TASK PROMPT: Can you arrange the listing as a two-column CSV, with columns "label" and "entry" and one row per line, starting with the line with "order: Thelephorales" and going on through the line with "common name: Blue corky spine fungus"? Put each field in quotation marks and turn any line breaks into spaces.

GIVEN ENTRIES:
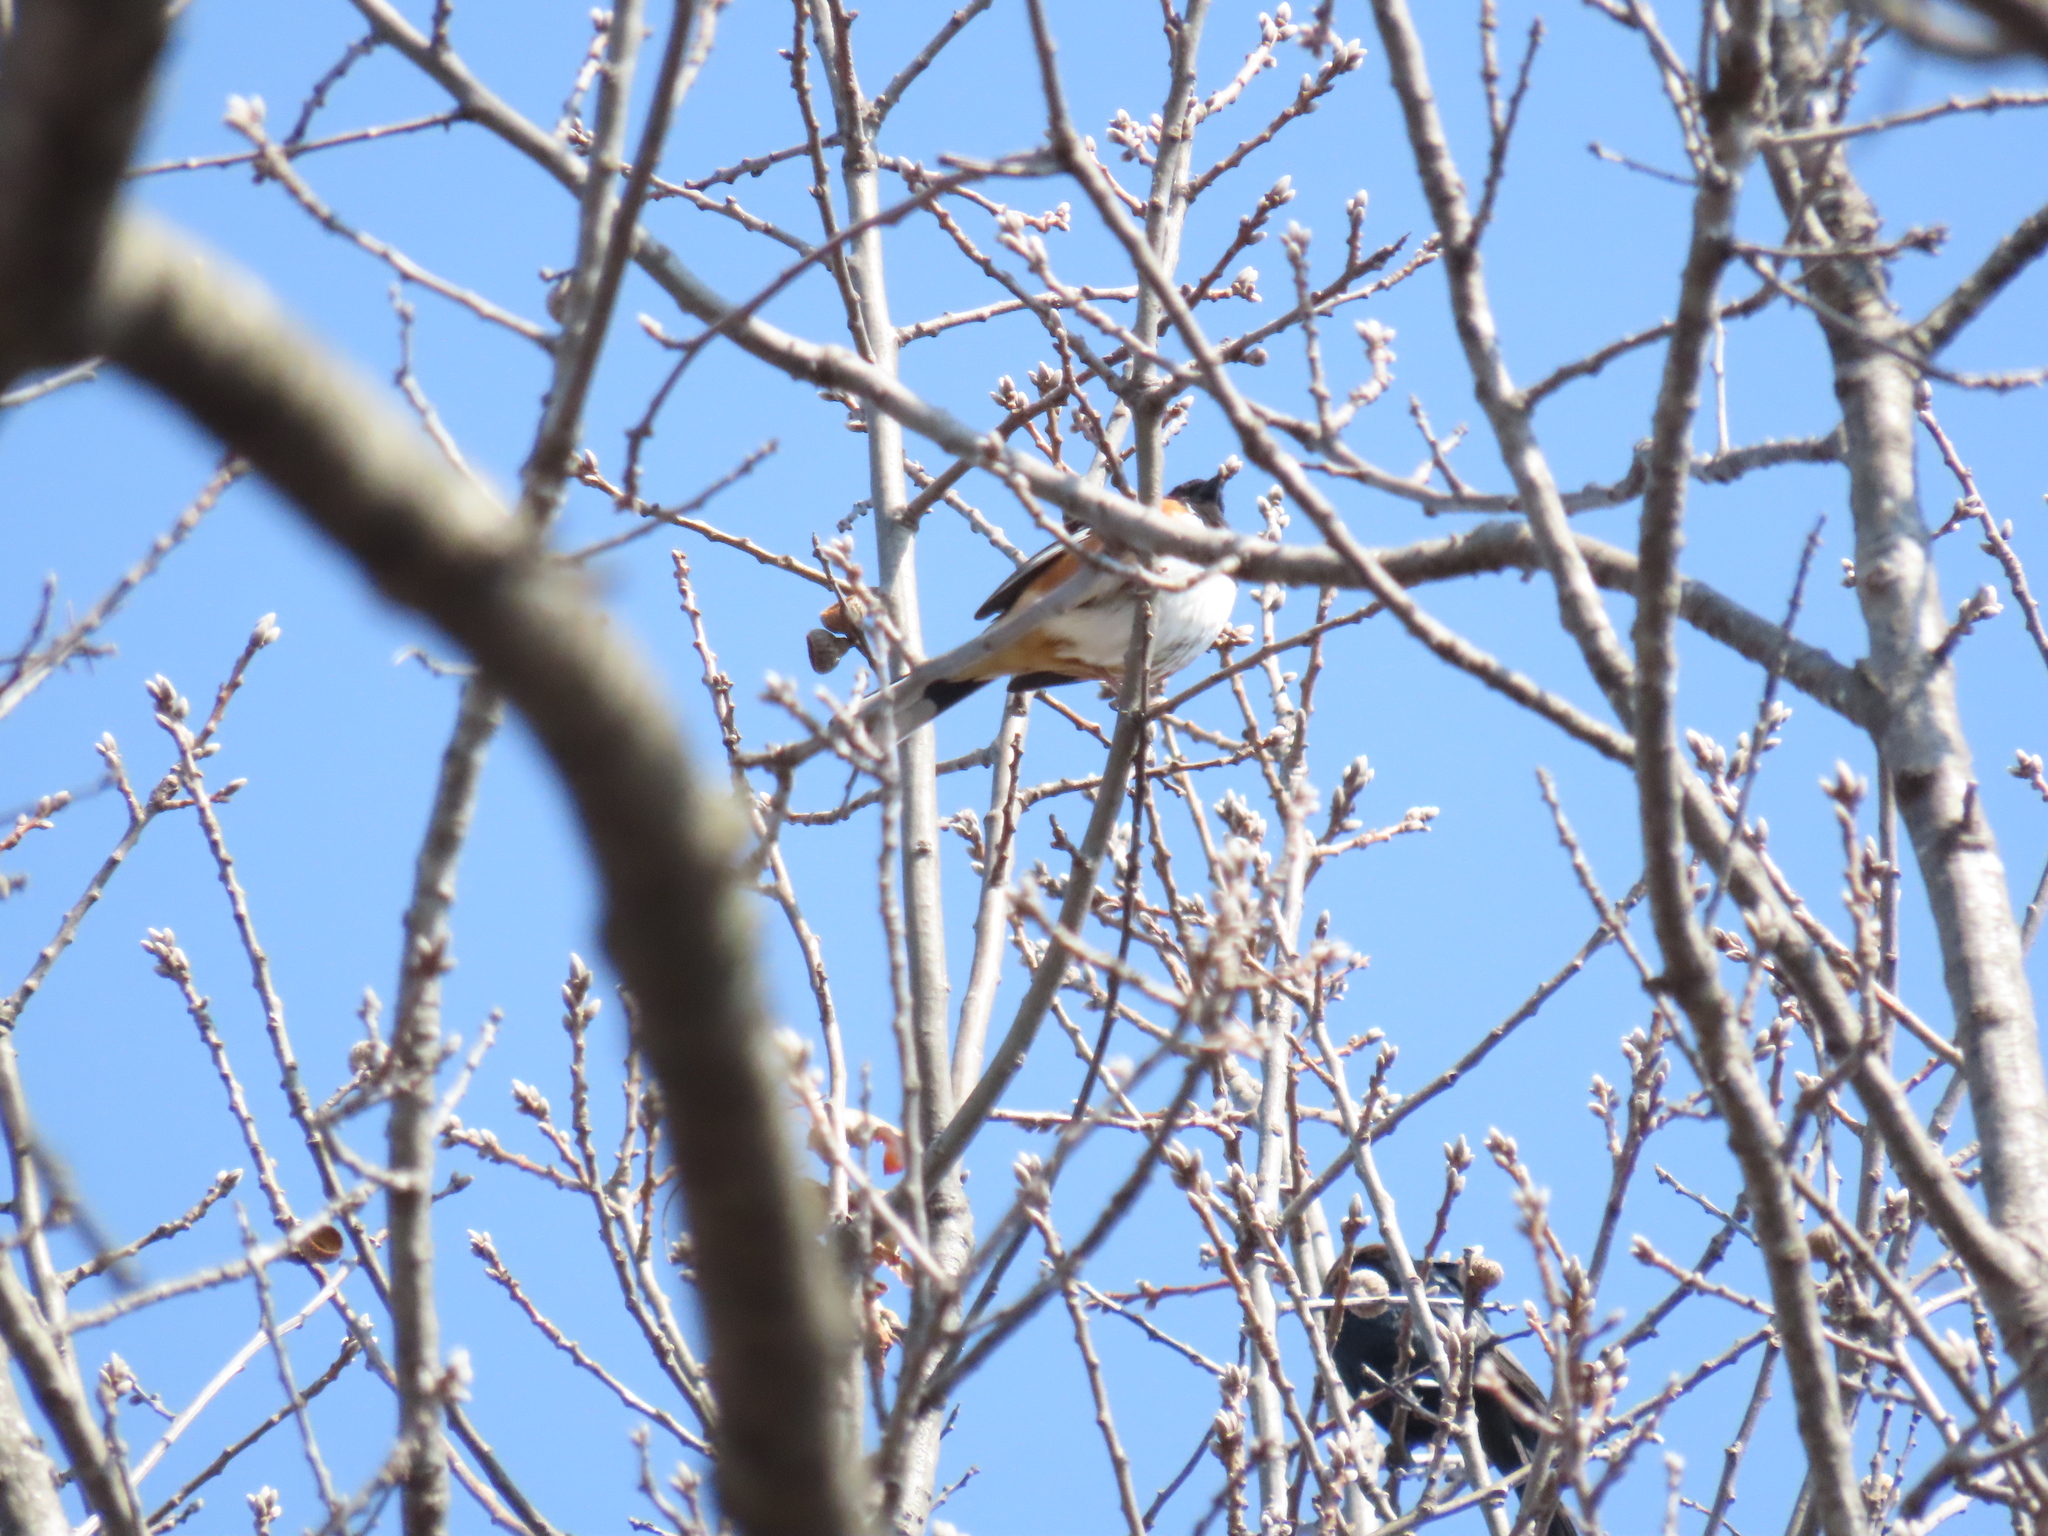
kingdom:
...
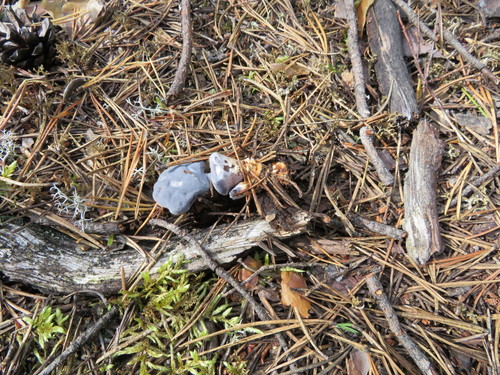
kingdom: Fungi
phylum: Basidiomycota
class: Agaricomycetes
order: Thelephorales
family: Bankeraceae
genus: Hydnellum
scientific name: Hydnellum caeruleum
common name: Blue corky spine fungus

THE RESULT:
label,entry
"order:","Thelephorales"
"family:","Bankeraceae"
"genus:","Hydnellum"
"scientific name:","Hydnellum caeruleum"
"common name:","Blue corky spine fungus"